Cut to Woman, happily riding a bike in a skimpy outfit. "Thanks to Stigmex, I've got my life back again!"
The words miracle and magic share the same meaning, That is something that takes place outside the laws of physics. If something is outside the laws of physics it by definition is not real.
As humans we naturally are inclined to assign agency to any thing we do not understand. It is also known as the "god of the gaps fallacy. "I don't know,therefore God."
The shroud of Turin and Stigmata have in no way been proven by science to have any validity concerning the claims of believers. Their mystery is really just hype propagated by believers. Let's say that science for some reason seemed the validate the claims but we still did not know their origins. Would it actually mean that they were supernatural? By definition the answer would be no. If it exist or has been created outside of natural means by magic it by is not real.
So what are we left with? We simply don;t know. It is perfectly fine to say I don't know. I don;t know the origins or the universe but I'm not going to pretend to know what I do not know and attribute it to a magic god in the sky.

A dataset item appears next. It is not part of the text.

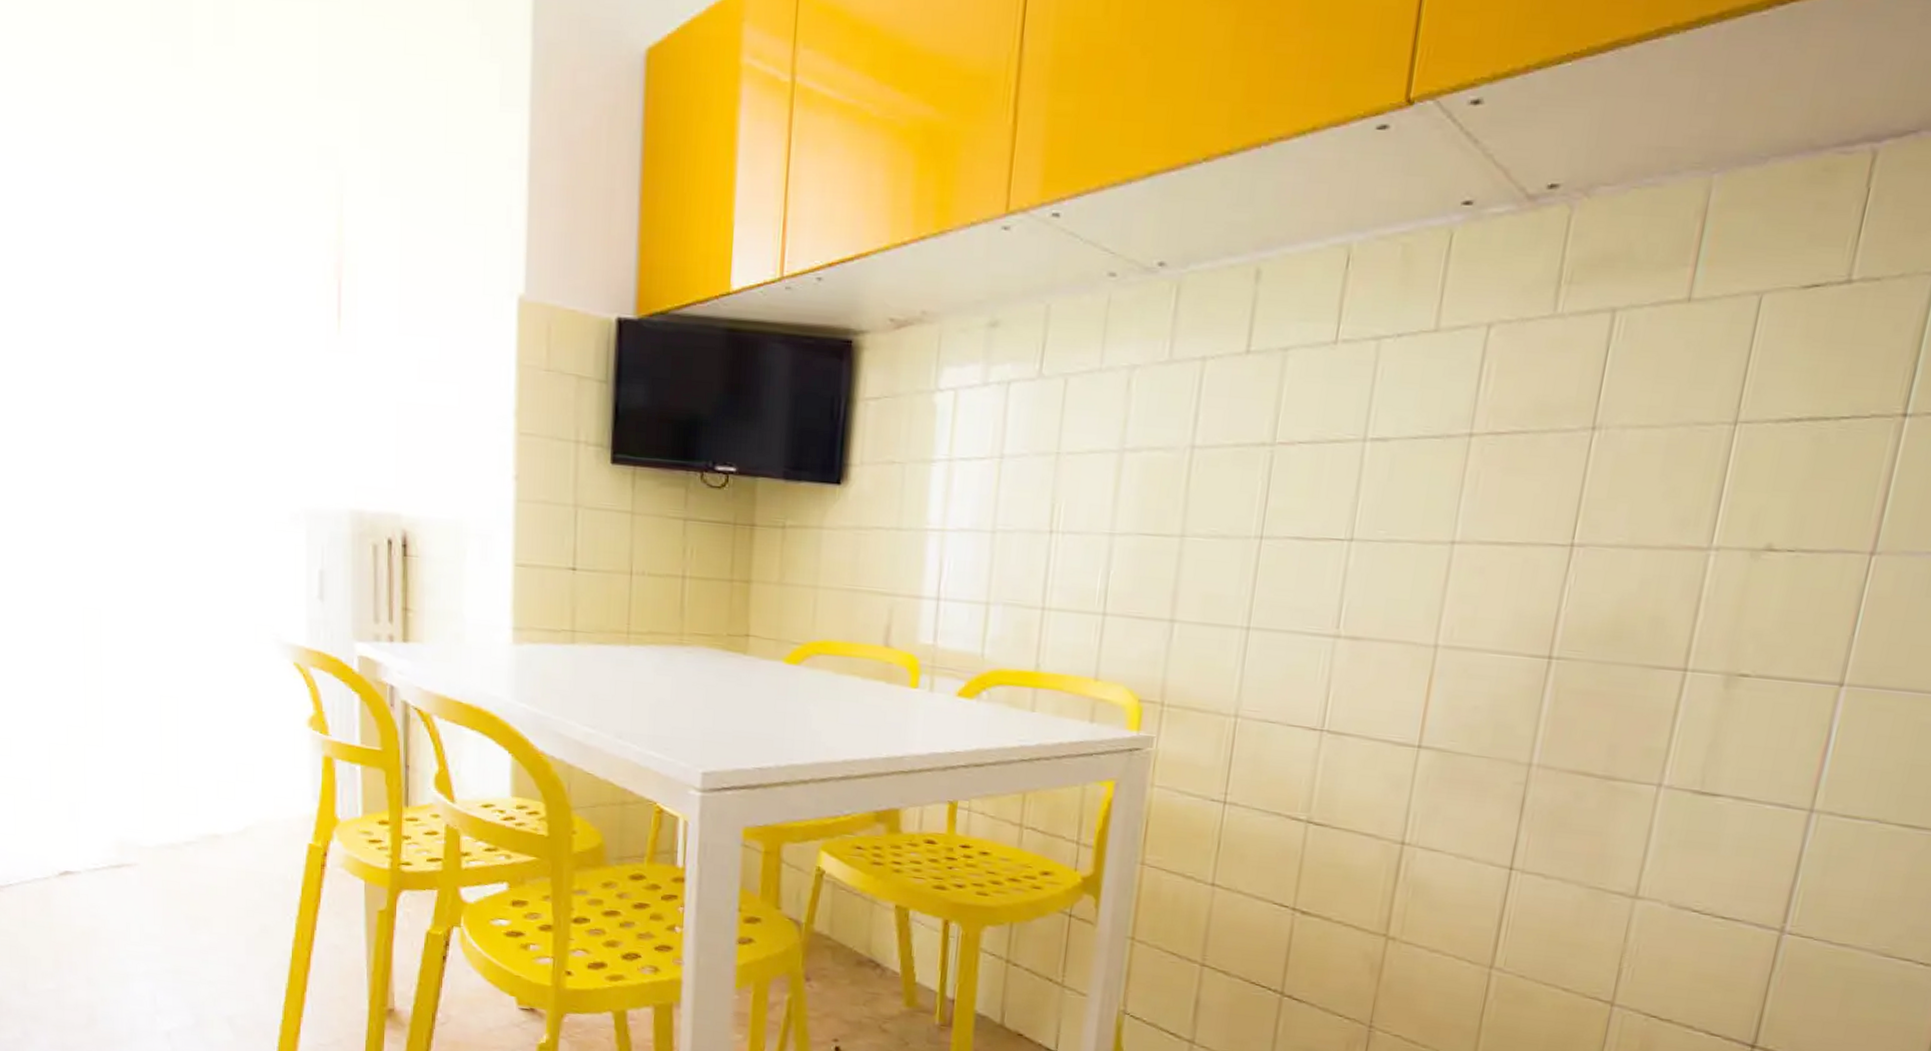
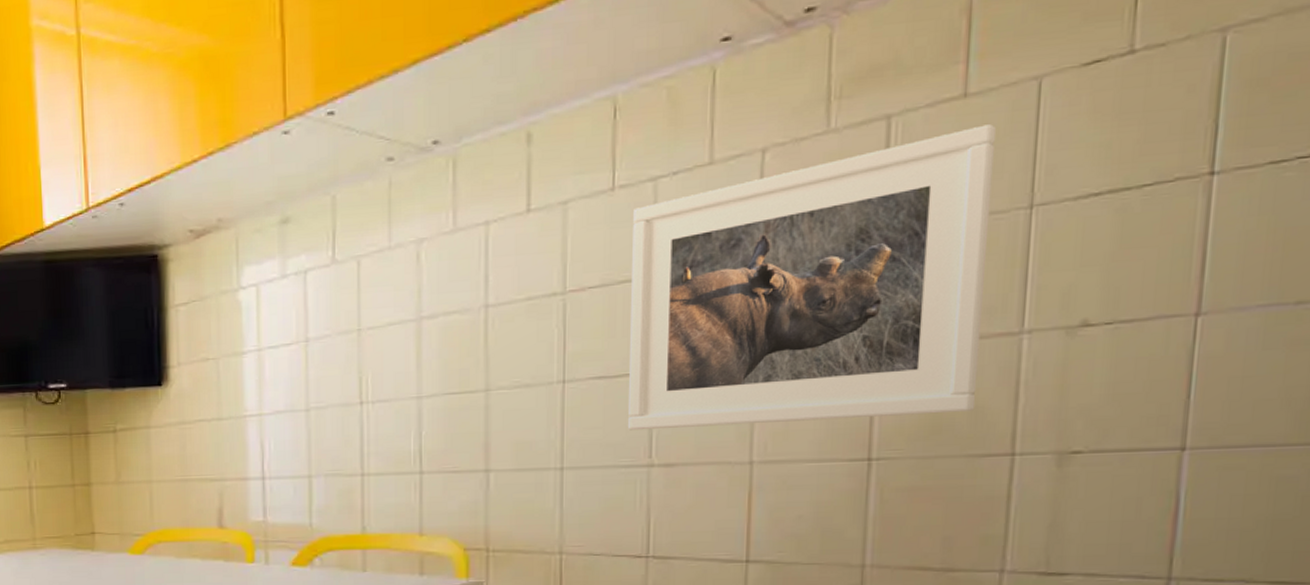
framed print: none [1320,333,1713,621] -> present [628,124,995,431]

I did see a really interesting documentary on how science has used modern technology to reveal the face and body of the person who was wrapped in the shroud of Turin. Amazing what forensic science can accomplish these days.
Was this person Jesus Christ? Who knows? But it is clear that the person who was wrapped in the shroud of Turin was tortured to death, and the wounds on the body match those described in the Bible. That's not really defining evidence one way or the other. Torture techniques used during that time period were probably pretty consistent.
why do people assume a mystical answer when they are confronting an unknown? thats why we are in this whole mess of deities within a religion in the first place.
It all started out as the "rules" (or whatever we want to call them) that existed in the little communities that were bound together by farming. We had shifted from nomadic hunter/gatherers grouped mostly as a small, immediate family to little farms with many family members and other families even ... spreading to the point of making the first villages. To live together they had a few rules that would inevitably arise as we were always accustomed to just familial closeness in the past.
This is where the doctrines that would eventually form religious beliefs first began - from the social interaction necessary at the shift from hunter/gatherers to farmers. If we'd left the stupid "assumed mysticism" out of it we'd have the history of a nice set of social documents that could refine future governance. Instead we taint it with "spiritual beliefs".